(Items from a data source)
......

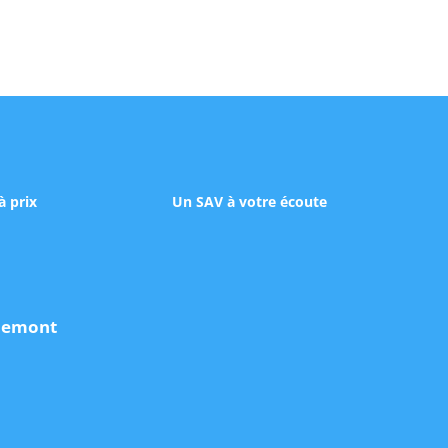
à prix
Un SAV à votre écoute
udemont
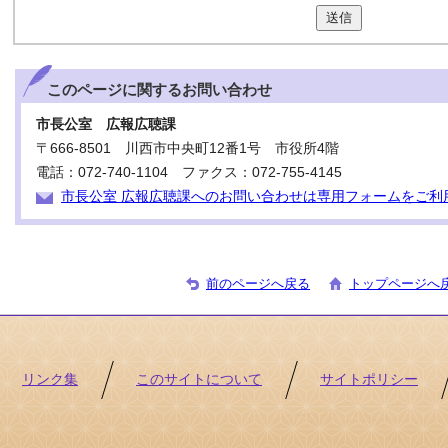
送信
このページに関する
お問い合わせ
市長公室 広報広聴課
〒666-8501 川西市中央町12番1号 市役所4階
電話：072-740-1104 ファクス：072-755-4145
市長公室 広報広聴課へのお問い合わせは専用フォームをご利
前のページへ戻る
トップページへ
リンク集
このサイトについて
サイトポリシー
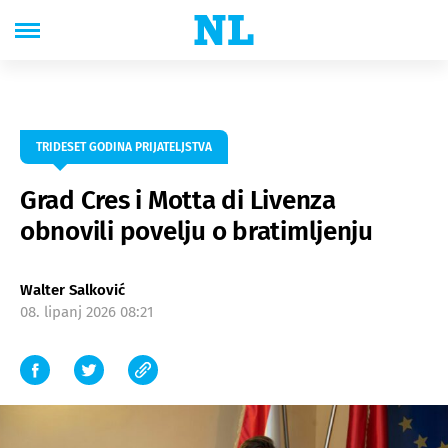
TRIDESET GODINA PRIJATELJSTVA
Grad Cres i Motta di Livenza
obnovili povelju o bratimljenju
Walter Salković
08. lipanj 2026 08:21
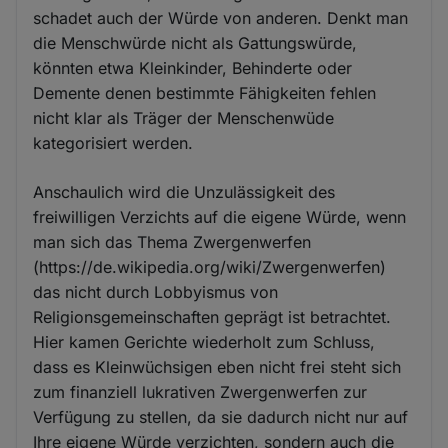
schadet auch der Würde von anderen. Denkt man
die Menschwürde nicht als Gattungswürde,
könnten etwa Kleinkinder, Behinderte oder
Demente denen bestimmte Fähigkeiten fehlen
nicht klar als Träger der Menschenwüde
kategorisiert werden.
Anschaulich wird die Unzulässigkeit des
freiwilligen Verzichts auf die eigene Würde, wenn
man sich das Thema Zwergenwerfen
(https://de.wikipedia.org/wiki/Zwergenwerfen)
das nicht durch Lobbyismus von
Religionsgemeinschaften geprägt ist betrachtet.
Hier kamen Gerichte wiederholt zum Schluss,
dass es Kleinwüchsigen eben nicht frei steht sich
zum finanziell lukrativen Zwergenwerfen zur
Verfügung zu stellen, da sie dadurch nicht nur auf
Ihre eigene Würde verzichten, sondern auch die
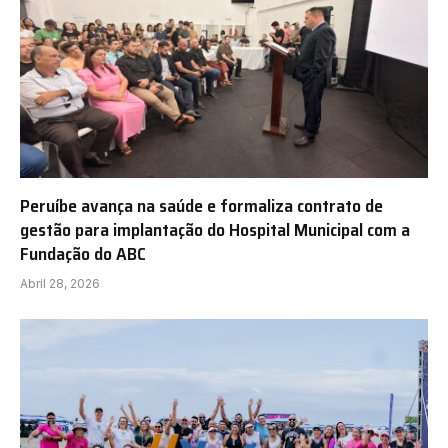
Peruíbe avança na saúde e formaliza contrato de
gestão para implantação do Hospital Municipal com a
Fundação do ABC
Abril 28, 2026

......

Word for word, restate the lines of the data above that fall between the line holding "schadet auch der Würde von anderen. Denkt man" and the line holding "zum finanziell lukrativen Zwergenwerfen zur", inclusive, and no other lines.

## THE COMPLETED TASK
schadet auch der Würde von anderen. Denkt man
die Menschwürde nicht als Gattungswürde,
könnten etwa Kleinkinder, Behinderte oder
Demente denen bestimmte Fähigkeiten fehlen
nicht klar als Träger der Menschenwüde
kategorisiert werden.
Anschaulich wird die Unzulässigkeit des
freiwilligen Verzichts auf die eigene Würde, wenn
man sich das Thema Zwergenwerfen
(https://de.wikipedia.org/wiki/Zwergenwerfen)
das nicht durch Lobbyismus von
Religionsgemeinschaften geprägt ist betrachtet.
Hier kamen Gerichte wiederholt zum Schluss,
dass es Kleinwüchsigen eben nicht frei steht sich
zum finanziell lukrativen Zwergenwerfen zur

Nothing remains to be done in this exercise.